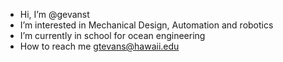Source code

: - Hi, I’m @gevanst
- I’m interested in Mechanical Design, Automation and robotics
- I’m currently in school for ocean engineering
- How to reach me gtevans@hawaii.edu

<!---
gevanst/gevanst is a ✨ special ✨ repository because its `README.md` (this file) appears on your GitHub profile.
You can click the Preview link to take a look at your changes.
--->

==

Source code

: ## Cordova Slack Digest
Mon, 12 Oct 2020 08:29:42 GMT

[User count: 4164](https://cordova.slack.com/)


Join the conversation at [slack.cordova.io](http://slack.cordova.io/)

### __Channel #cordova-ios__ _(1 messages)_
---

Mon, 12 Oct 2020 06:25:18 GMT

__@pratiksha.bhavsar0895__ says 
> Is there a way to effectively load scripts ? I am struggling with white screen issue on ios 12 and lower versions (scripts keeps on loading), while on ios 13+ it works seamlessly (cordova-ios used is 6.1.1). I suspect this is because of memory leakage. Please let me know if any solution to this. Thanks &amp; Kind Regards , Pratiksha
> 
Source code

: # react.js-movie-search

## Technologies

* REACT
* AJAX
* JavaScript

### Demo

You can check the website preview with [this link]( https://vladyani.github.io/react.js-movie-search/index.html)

### Work item
Copy from the entries only those lines that hold the word "https".

### Exercise answer
[User count: 4164](https://cordova.slack.com/)
You can check the website preview with [this link]( https://vladyani.github.io/react.js-movie-search/index.html)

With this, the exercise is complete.